_Descrição do exercício:_
Dê sequência ao texto sobre a extinção da punibilidade pela morte do agente, escrevendo a partir do fim do último parágrafo.

O direito penal brasileiro elenca determinadas situações em que se extingue a punibilidade do agente de um crime. Uma dessas circunstâncias é a morte do agente, que culmina com o fim do direito estatal de punir, em observância ao princípio mors ommnia solvit (a morte tudo resolve), além de atender ao princípio constitucional elencado no artigo 5º, inciso XLV, que determina que a pena nunca poderá passar da pessoa do condenado. Logo, após o falecimento do autor de um crime, não há que se falar em punição, uma vez que extingue-se a possibilidade punitiva por parte do Estado.
Seguindo esta toada, para determinar a extinção de punibilidade a Lei Processual Penal exige que seja apresentada ao juiz a certidão de óbito que comprove a morte do agente, após a oitiva do Ministério Público, conforme artigo 62 do CPP. Com a apresentação do referido documento probatório de óbito o juiz declarará o fim da punição do agente falecido.
Todavia, uma questão polêmica tem sido objeto de discussão entre os estudiosos da ciência penal e processual penal: como o Estado deverá proceder quando a certidão de óbito apresentada for falsa? A doutrina e a jurisprudência divergem e apresentam duas correntes em relação ao tema.
A primeira corrente entende que a morte do agente reconhecida de maneira equivocada e fundada em documentação falsa não poderá reavivar a ação penal, considerando que a sentença faz coisa julgada formal e material. Logo, para esta corrente não é possível dar prosseguimento a ação penal, ainda que a documentação não seja verídica. No entanto, outra parte da doutrina não tem o mesmo entendimento. Para esta corrente a morte do agente comprovada por meio de certidão falsa deve possibilitar continuidade da ação penal, baseada no fato de que, se a morte do agente não ocorreu, não há que se falar em coisa julgada.

_Trechos dos registros:_
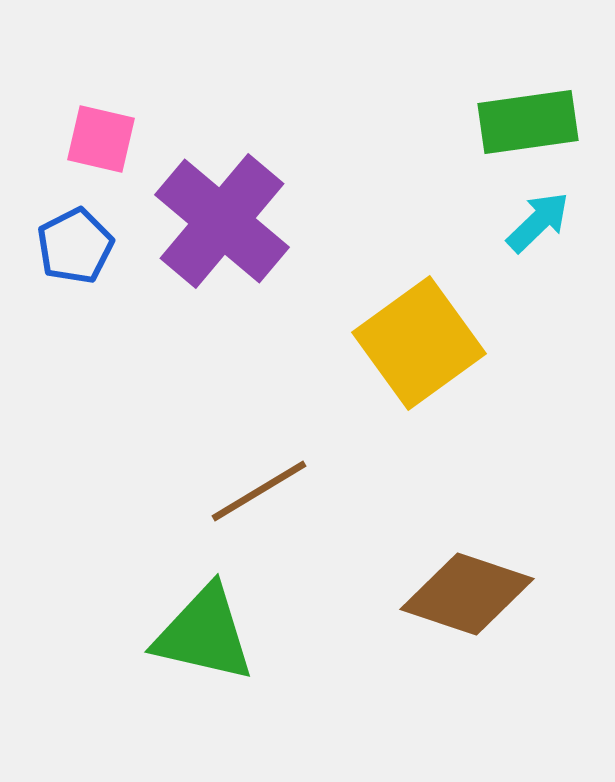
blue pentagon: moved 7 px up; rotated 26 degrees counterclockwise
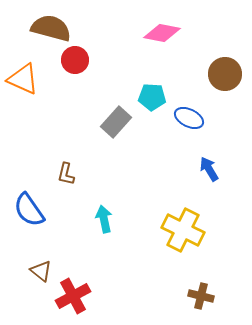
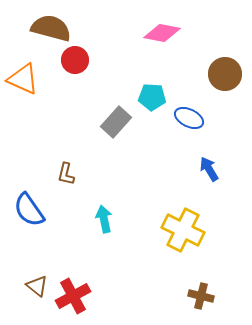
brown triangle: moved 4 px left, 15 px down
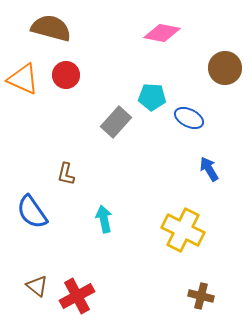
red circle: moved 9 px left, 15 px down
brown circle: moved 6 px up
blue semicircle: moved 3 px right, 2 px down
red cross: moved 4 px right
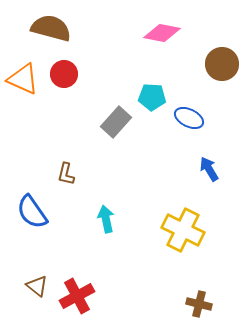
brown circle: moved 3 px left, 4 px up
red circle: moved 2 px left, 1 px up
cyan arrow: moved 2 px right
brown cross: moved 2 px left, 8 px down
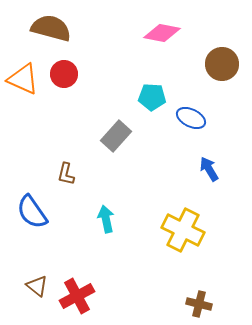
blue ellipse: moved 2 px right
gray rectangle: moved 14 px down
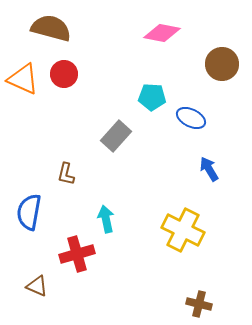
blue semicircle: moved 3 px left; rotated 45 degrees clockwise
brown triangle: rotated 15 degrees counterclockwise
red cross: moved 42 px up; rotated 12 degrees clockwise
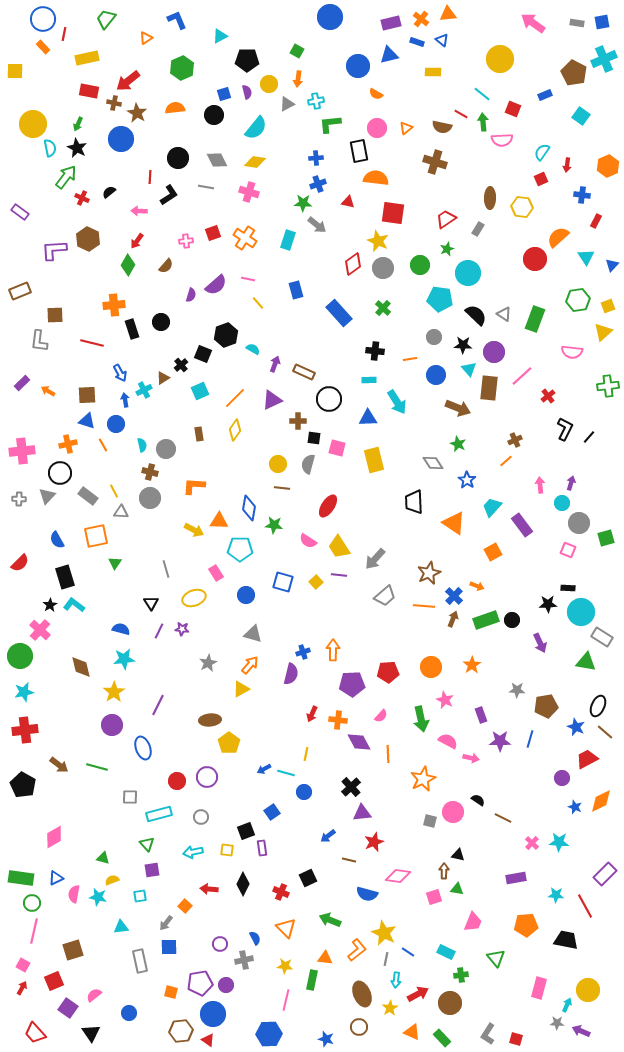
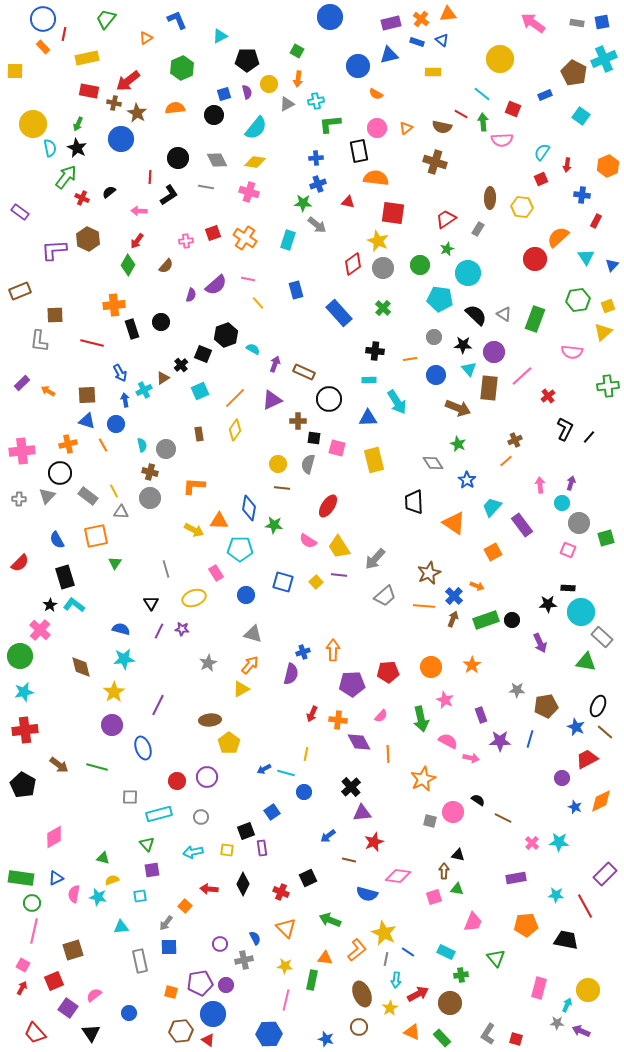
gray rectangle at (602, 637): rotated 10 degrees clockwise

--

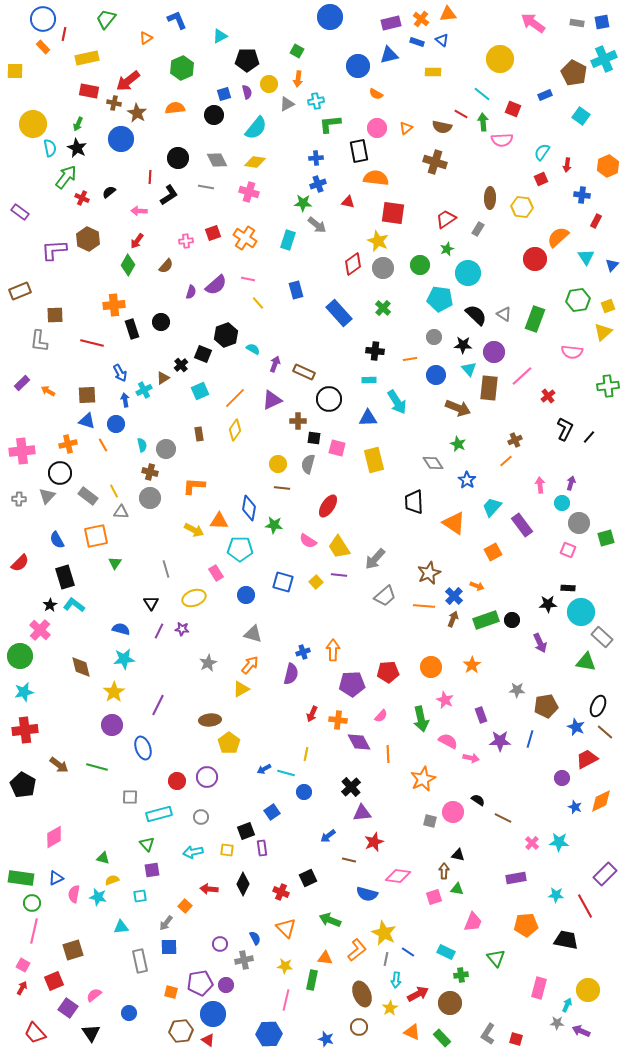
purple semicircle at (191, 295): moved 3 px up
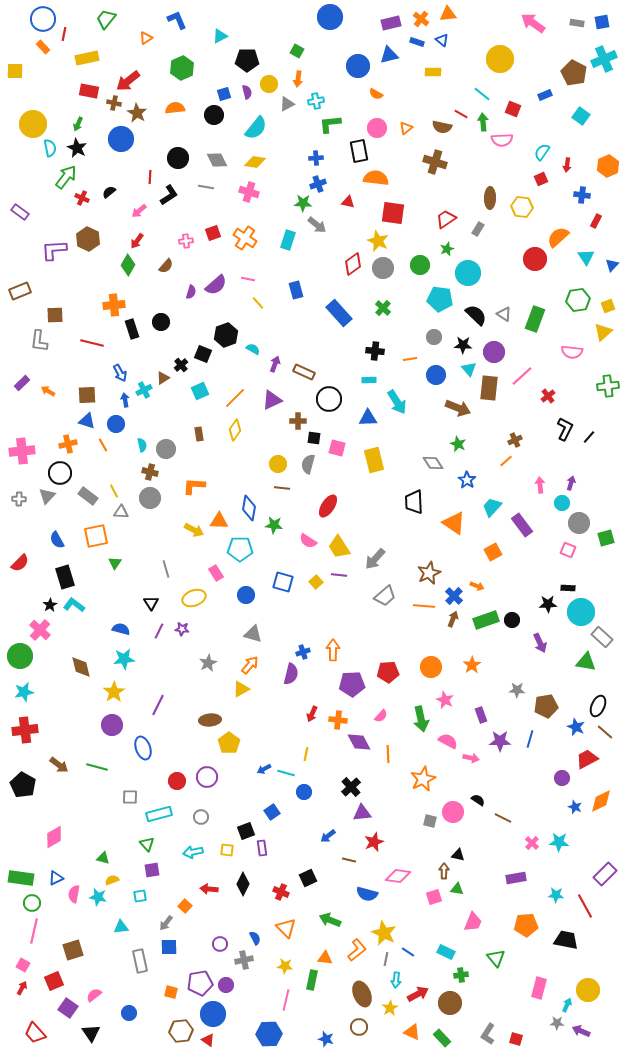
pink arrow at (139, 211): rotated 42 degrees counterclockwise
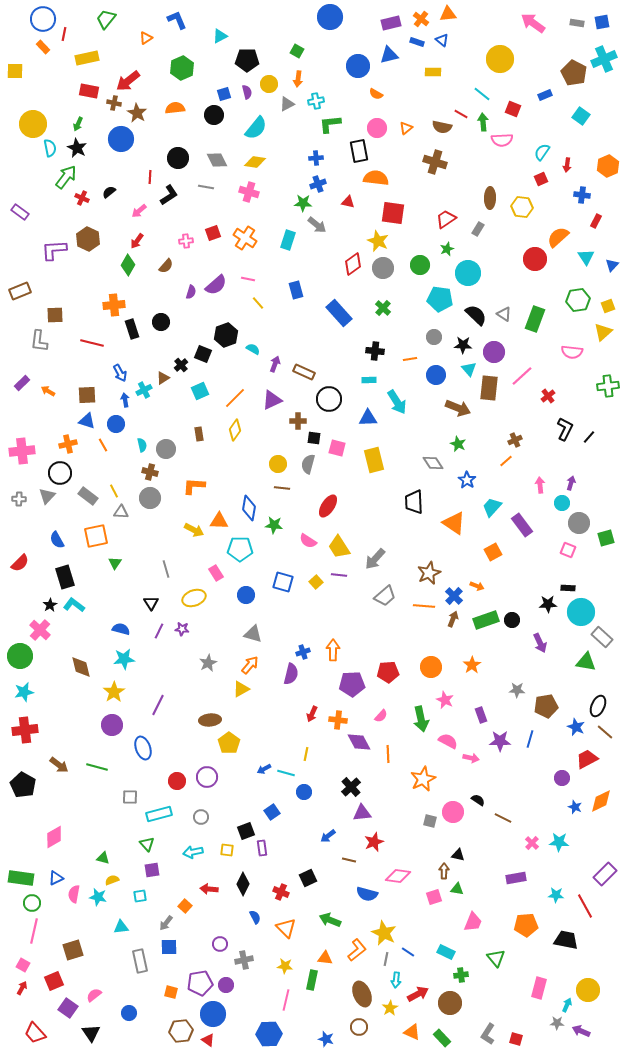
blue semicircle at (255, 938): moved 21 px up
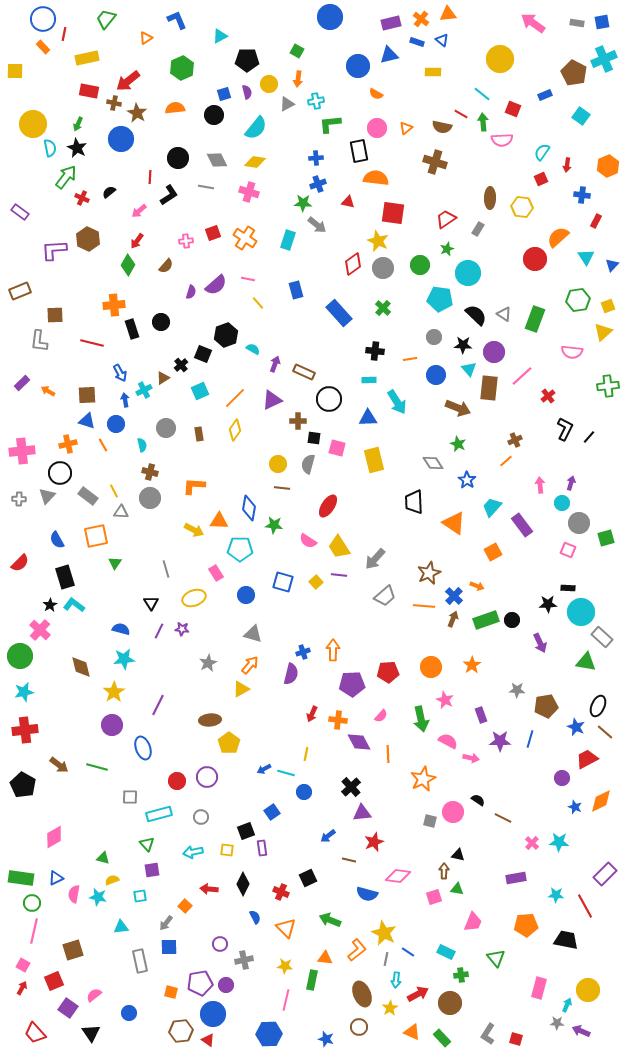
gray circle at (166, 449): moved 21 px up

_Resposta do exercício:_
Com a devida vênia, entendo ser a última corrente a mais apropriada. Analisando a redação do artigo 107 do Código Penal, verifica-se que a morte do agente é a primeira causa de extinção de punibilidade. Para atestar a morte, exige-se a certidão de óbito para que assim, a ação penal seja extinta sem análise do mérito, vez que não há mais pretensão punitiva do Estado. Por isso entendo que, se é apresentado um documento falsificado a respeito da morte do agente, não há mais que se falar em coisa julgada, visto que a sentença é explicitamente fundada em fato jurídico inexistente. Ora, se o fato é inexistente, esta decisão não possui eficácia jurídica, de modo que a ação penal deve prosseguir normalmente.
Devemos lembrar que a natureza do ato decisório para determinar a extinção da punição é uma decisão interlocutória terminativa, posto que não há sequer análise de questão meritória. Diante da inexistência do pressuposto para a declaração da extinção de punibilidade a decisão deve ser anulada, sem ofensa à coisa julgada. Assim entendem Celso Delmanto, Roberto Delmanto, Roberto Delmanto Júnior e Fábio M. de Almeida Delmanto, in Código Penal comentado:
"o pressuposto da declaração de extinção de punibilidade é a morte, e como esta inexiste, a decisão não adquire a força de coisa julgada. Assim, o processo pode prosseguir, salvo a ocorrência de outra causa de extinção, como a superveniente prescrição" (DELMANTO, 2000, p. 188).
Vale lembrar que a falsificação deste documento pode representar uma alternativa para o agente que pretende burlar a lei, o que gera insegurança jurídica e impunidade. Se o agente está vivo deve sim submeter-se a apuração da justiça, sendo inadmissível a utilização da própria lei para esquivar-se da punição estatal, provocando a sensação de descrença nas leis penais por parte da sociedade, bem como a sensação de impunidade. O direito penal não cumpriria seu papel preventivo para servir de exemplo para a sociedade.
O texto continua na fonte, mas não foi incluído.